O Desenvolvimento Sustentável é uma das dimensões de maior multidisciplinaridade das políticas da União Europeia. Elementos como a Directiva Habitats e Directiva Aves, Agenda 21, Rede Natura 2000, a estratégia de Lisboa e de Gotemburgo, a Directiva Quadro da Água, as novas recomendações da UE para a Gestão Integrada de Zonas Costeiras (ICZM), e a futura Estratégia Marítima e Directiva IZCM, são exemplos da atenção prestada pela UE a esta temática.


Fortemente associado à necessidade de gerir com visão de futuro os recursos naturais e a qualidade ambiental, o conceito de desenvolvimento sustentável é no entanto mais amplo, e compreende a dimensão económica, social e ambiental. Neste contexto o projecto SPICOSA propõe um novo modo de olhar o desenvolvimento nas suas múltiplas facetas, constituindo-se como um método de actuação transversal.


É neste sentido que o projecto SPICOSA surge, apontando para o suporte e implementação de uma estrutura de Desenvolvimento Sustentável na área da Gestão de Zonas Costeiras, considerando a necessidade de melhor integrar o conhecimento científico na aplicação de políticas de desenvolvimento local ao nível apropriado.


O Baixo Guadiana e em particular o seu estuário constituem um excelente caso de estudo para a aplicação de um modelo de Gestão Integrada e Sustentável, já que se encontra abrangido e catalogado dentro de muitos dos instrumentos legais anteriormente citados e ainda numa fase incipiente de pressão humana, fornecendo uma janela de oportunidade pró-activa, ao contrário da habitual estratégia de remediação ambiental.

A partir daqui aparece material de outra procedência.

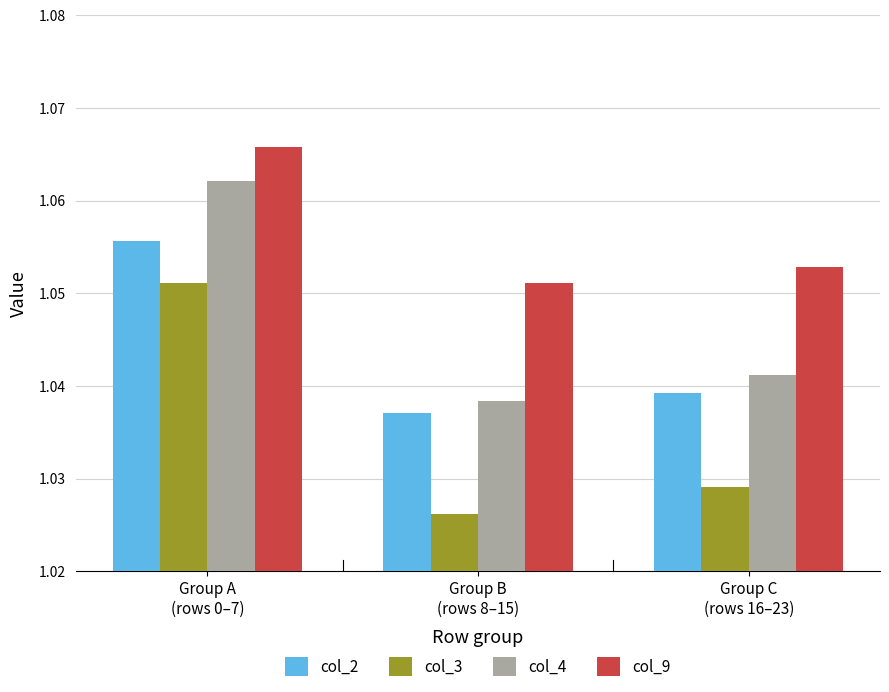

Is it true that col_9 equals 1.7 at Group C
(rows 16–23)?

False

Assumindo a competência que o estado actual do conhecimento científico e tecnologia tem nesta matéria, a aplicação do projecto SPICOSA ao caso de estudo do estuário do Guadiana procura assim aplicar uma estrutura operacional de investigação que vise, em simultâneo, incrementar o diálogo entre os decisores políticos e a comunidade científica e a criação de um conjunto de ferramentas de assessoria para a gestão ecológica-social-económica.


Alcançar a imperativa transição para a sustentabilidade exige a quantificação e compreensão das ligações estabelecidas entre a degradação dos sistemas naturais, diminuição da eficiência económica, aumento das iniquidades sociais e conflitos geracionais. Este processo requer, por seu lado, a construção de novo conhecimento, tecnologia e metodologias, e também, a colaboração dos diferentes sectores da sociedade.